The authors have declared that no competing interests exist.

Figures

**Fig 1. A schematic of tumor-microenvironment interaction.**
(Top) A signaling pathway for lung cancer. (Bottom) Network of interactions between cells involved (cancer cells, fibroblasts, Th17 cells, N1 cells, N2 cells, CD8+ T cells, Tregs) and cytokines and growth factors (EGF, IL-6, IL-10, IL-12, MMPs, TGFβ). By convention, the kinetic interpretation of solid arrows and hammerheads in the interaction network represents induction (arrow) and inhibition (hammerhead), respectively. The module on the left and right will be represented by a module ‘C’ and ‘I’, respectively, in our simplified mathematical model. References for each interaction (number on the arrow or hammerhead) are provided in Table 1.

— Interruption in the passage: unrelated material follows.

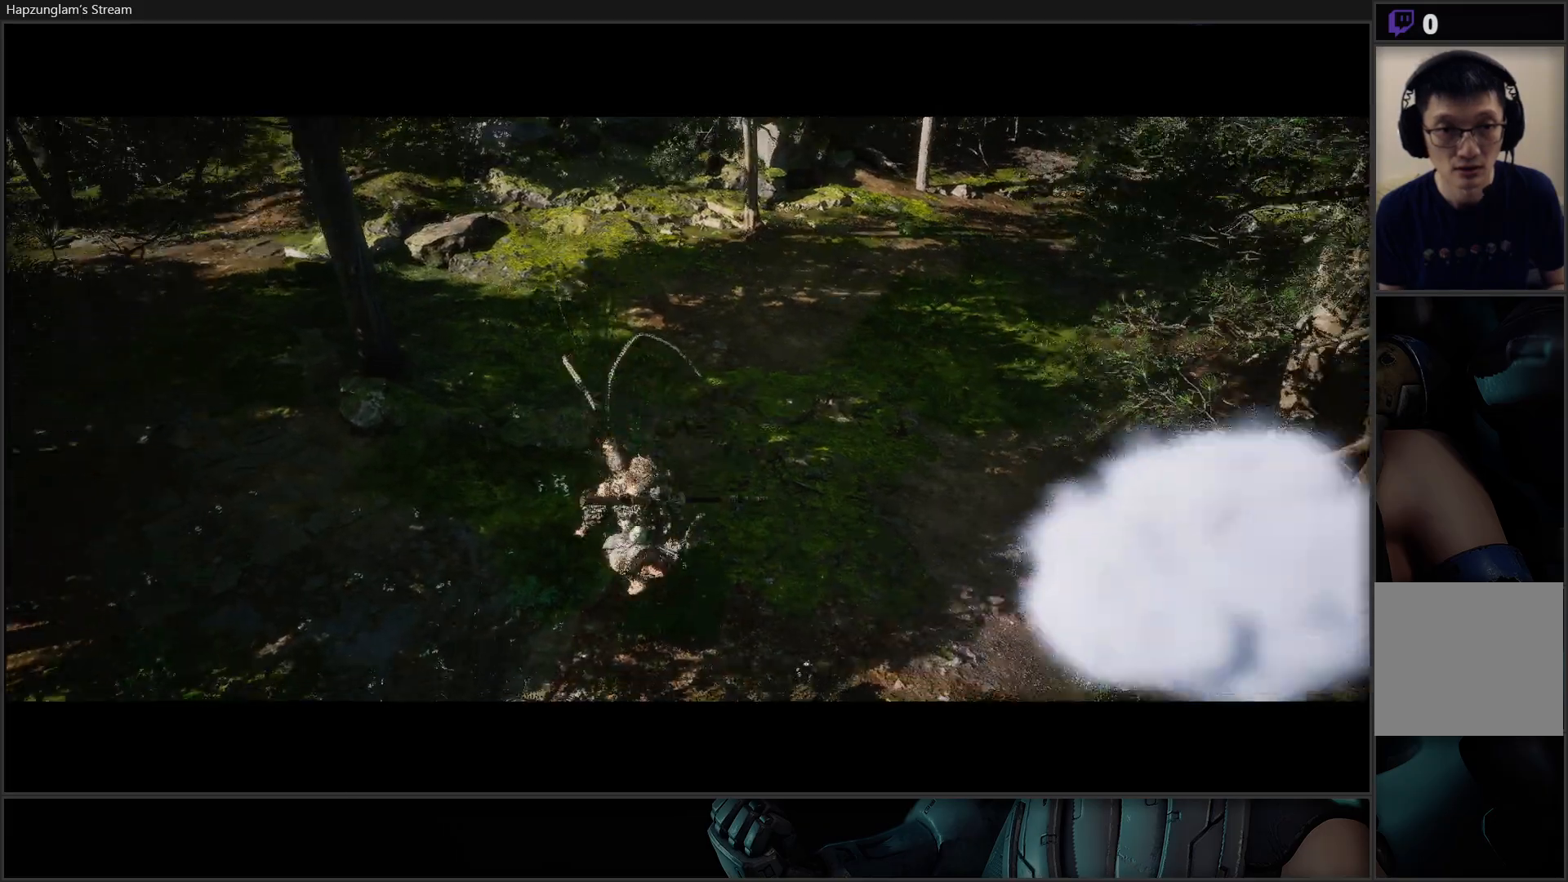
{"buttons": [], "left_stick": "center", "right_stick": "up-left", "events": [[100, "right_stick", "up-left"]]}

**Fig 2. Proposed role of N1 and N2 complexes in the regulation of tumor growth and immune-suppression in response to fluctuating TGF-β and IFN-β.**
The phenotypic balance between N1 and N2 complexes determines tumor growth or suppression in response to TGF-β (red triangle on the left) and IFN-β (blue triangle on the left). (A) High TGF-β levels and low IFN-β activities induce Treg infiltration which in turn leads to biochemical suppression of the overall anti-tumor immune activities of T cells. TGF-β also modifies the tumor microenvironment by transforming N1 into N2 TANs [8, 34] while IFN-β brings the N2 phenotype back to the N1 phenotype [8]. This N2-dominant microenvironment leads to enhanced tumor growth. (B) Low TGF-β levels and upregulation of IFN-β reduce the phenotypical transition from N1 to N2 TANs and leads to upregulation of immune activities of T cells and N1 TANs, leading to suppression of tumor growth. Schematic components of the N2/Th17/Treg complex and the N1/IL12/CD8+ complex are represented by modules ‘C’ (box with the red dotted line) and ‘I’ (box with the blue dotted line) in our theoretical framework. Blue arrows on the right indicate the switching behavior between a tumor-promoting mode in (A) and the tumor-suppressive state in (B) in response to fluctuating TGF-β and IFN-β levels.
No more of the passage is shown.